• [Problem details] Copy each of the entries that follow word for word, with no changes.

• [Provided data]
========

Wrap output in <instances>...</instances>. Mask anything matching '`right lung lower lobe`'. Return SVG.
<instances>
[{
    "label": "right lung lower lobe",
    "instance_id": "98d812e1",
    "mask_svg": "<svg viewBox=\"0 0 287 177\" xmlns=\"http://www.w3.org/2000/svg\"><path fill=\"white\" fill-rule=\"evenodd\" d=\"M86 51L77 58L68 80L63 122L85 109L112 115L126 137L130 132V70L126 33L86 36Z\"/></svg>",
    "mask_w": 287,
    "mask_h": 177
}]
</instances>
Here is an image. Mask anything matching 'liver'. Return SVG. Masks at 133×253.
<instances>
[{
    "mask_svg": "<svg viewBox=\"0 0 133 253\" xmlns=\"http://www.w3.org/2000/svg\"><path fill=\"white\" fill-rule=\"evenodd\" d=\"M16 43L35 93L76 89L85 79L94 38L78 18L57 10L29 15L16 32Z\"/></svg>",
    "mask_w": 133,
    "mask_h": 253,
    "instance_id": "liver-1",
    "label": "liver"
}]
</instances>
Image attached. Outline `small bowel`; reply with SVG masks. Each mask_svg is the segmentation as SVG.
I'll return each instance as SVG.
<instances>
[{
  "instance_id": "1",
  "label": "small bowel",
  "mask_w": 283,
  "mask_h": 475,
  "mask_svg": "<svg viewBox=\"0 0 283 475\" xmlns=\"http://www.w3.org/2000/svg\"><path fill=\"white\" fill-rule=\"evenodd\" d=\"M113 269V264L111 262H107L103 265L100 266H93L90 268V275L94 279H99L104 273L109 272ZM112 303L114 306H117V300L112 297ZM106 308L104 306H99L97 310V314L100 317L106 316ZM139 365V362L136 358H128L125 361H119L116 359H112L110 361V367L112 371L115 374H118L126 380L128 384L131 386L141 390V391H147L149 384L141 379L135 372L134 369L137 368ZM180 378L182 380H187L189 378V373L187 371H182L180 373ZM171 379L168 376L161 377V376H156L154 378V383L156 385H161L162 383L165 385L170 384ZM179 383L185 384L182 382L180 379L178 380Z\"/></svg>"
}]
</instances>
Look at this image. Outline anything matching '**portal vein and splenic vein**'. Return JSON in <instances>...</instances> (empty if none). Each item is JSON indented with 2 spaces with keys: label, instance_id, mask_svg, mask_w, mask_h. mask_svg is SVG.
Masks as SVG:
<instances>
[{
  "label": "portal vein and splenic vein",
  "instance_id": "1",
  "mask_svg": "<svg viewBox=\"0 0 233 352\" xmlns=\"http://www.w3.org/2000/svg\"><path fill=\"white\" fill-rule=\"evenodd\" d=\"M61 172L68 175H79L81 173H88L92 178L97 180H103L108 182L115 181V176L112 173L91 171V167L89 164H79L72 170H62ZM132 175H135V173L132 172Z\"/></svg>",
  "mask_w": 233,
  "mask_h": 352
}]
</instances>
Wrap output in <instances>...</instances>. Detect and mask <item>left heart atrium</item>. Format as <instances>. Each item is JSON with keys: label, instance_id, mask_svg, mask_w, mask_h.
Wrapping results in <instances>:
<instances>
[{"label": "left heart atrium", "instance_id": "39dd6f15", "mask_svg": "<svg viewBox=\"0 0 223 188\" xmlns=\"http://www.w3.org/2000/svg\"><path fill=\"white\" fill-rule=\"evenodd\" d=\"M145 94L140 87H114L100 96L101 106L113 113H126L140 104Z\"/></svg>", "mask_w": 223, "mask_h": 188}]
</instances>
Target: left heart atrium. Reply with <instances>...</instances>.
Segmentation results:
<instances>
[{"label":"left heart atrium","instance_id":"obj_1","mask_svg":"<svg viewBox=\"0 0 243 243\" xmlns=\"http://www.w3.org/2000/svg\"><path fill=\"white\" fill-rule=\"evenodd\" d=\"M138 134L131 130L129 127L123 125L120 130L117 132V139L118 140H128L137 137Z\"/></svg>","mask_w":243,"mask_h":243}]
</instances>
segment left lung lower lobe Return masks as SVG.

========

• [Solution for this exercise]
Wrap output in <instances>...</instances>. Mask anything matching '`right lung lower lobe`'. Return SVG.
<instances>
[{
    "label": "right lung lower lobe",
    "instance_id": "98d812e1",
    "mask_svg": "<svg viewBox=\"0 0 287 177\" xmlns=\"http://www.w3.org/2000/svg\"><path fill=\"white\" fill-rule=\"evenodd\" d=\"M86 51L77 58L68 80L63 122L85 109L112 115L126 137L130 132V70L126 33L86 36Z\"/></svg>",
    "mask_w": 287,
    "mask_h": 177
}]
</instances>
Here is an image. Mask anything matching 'liver'. Return SVG. Masks at 133×253.
<instances>
[{
    "mask_svg": "<svg viewBox=\"0 0 133 253\" xmlns=\"http://www.w3.org/2000/svg\"><path fill=\"white\" fill-rule=\"evenodd\" d=\"M16 43L35 93L76 89L85 79L94 38L78 18L57 10L29 15L16 32Z\"/></svg>",
    "mask_w": 133,
    "mask_h": 253,
    "instance_id": "liver-1",
    "label": "liver"
}]
</instances>
Image attached. Outline `small bowel`; reply with SVG masks. Each mask_svg is the segmentation as SVG.
I'll return each instance as SVG.
<instances>
[{
  "instance_id": "1",
  "label": "small bowel",
  "mask_w": 283,
  "mask_h": 475,
  "mask_svg": "<svg viewBox=\"0 0 283 475\" xmlns=\"http://www.w3.org/2000/svg\"><path fill=\"white\" fill-rule=\"evenodd\" d=\"M113 269V264L111 262H107L103 265L100 266H93L90 268V275L94 279H99L104 273L109 272ZM112 303L114 306H117V300L112 297ZM106 308L104 306H99L97 310V314L100 317L106 316ZM139 365V362L136 358H128L125 361H119L116 359H112L110 361V367L112 371L115 374H118L126 380L128 384L131 386L141 390V391H147L149 384L141 379L135 372L134 369L137 368ZM180 378L182 380H187L189 378V373L187 371H182L180 373ZM171 379L168 376L161 377V376H156L154 378V383L156 385H161L162 383L165 385L170 384ZM179 383L185 384L182 382L180 379L178 380Z\"/></svg>"
}]
</instances>
Look at this image. Outline anything matching '**portal vein and splenic vein**'. Return JSON in <instances>...</instances> (empty if none). Each item is JSON indented with 2 spaces with keys: label, instance_id, mask_svg, mask_w, mask_h. mask_svg is SVG.
Masks as SVG:
<instances>
[{
  "label": "portal vein and splenic vein",
  "instance_id": "1",
  "mask_svg": "<svg viewBox=\"0 0 233 352\" xmlns=\"http://www.w3.org/2000/svg\"><path fill=\"white\" fill-rule=\"evenodd\" d=\"M61 172L68 175H79L81 173H88L92 178L97 180H103L108 182L115 181V176L112 173L91 171V167L89 164H79L72 170H62ZM132 175H135V173L132 172Z\"/></svg>",
  "mask_w": 233,
  "mask_h": 352
}]
</instances>
Wrap output in <instances>...</instances>. Detect and mask <item>left heart atrium</item>. Format as <instances>. Each item is JSON with keys: label, instance_id, mask_svg, mask_w, mask_h.
Wrapping results in <instances>:
<instances>
[{"label": "left heart atrium", "instance_id": "39dd6f15", "mask_svg": "<svg viewBox=\"0 0 223 188\" xmlns=\"http://www.w3.org/2000/svg\"><path fill=\"white\" fill-rule=\"evenodd\" d=\"M145 94L140 87H114L100 96L101 106L113 113H126L140 104Z\"/></svg>", "mask_w": 223, "mask_h": 188}]
</instances>
Target: left heart atrium. Reply with <instances>...</instances>.
Segmentation results:
<instances>
[{"label":"left heart atrium","instance_id":"obj_1","mask_svg":"<svg viewBox=\"0 0 243 243\" xmlns=\"http://www.w3.org/2000/svg\"><path fill=\"white\" fill-rule=\"evenodd\" d=\"M138 134L131 130L129 127L123 125L120 130L117 132V139L118 140H128L137 137Z\"/></svg>","mask_w":243,"mask_h":243}]
</instances>
segment left lung lower lobe Return masks as SVG.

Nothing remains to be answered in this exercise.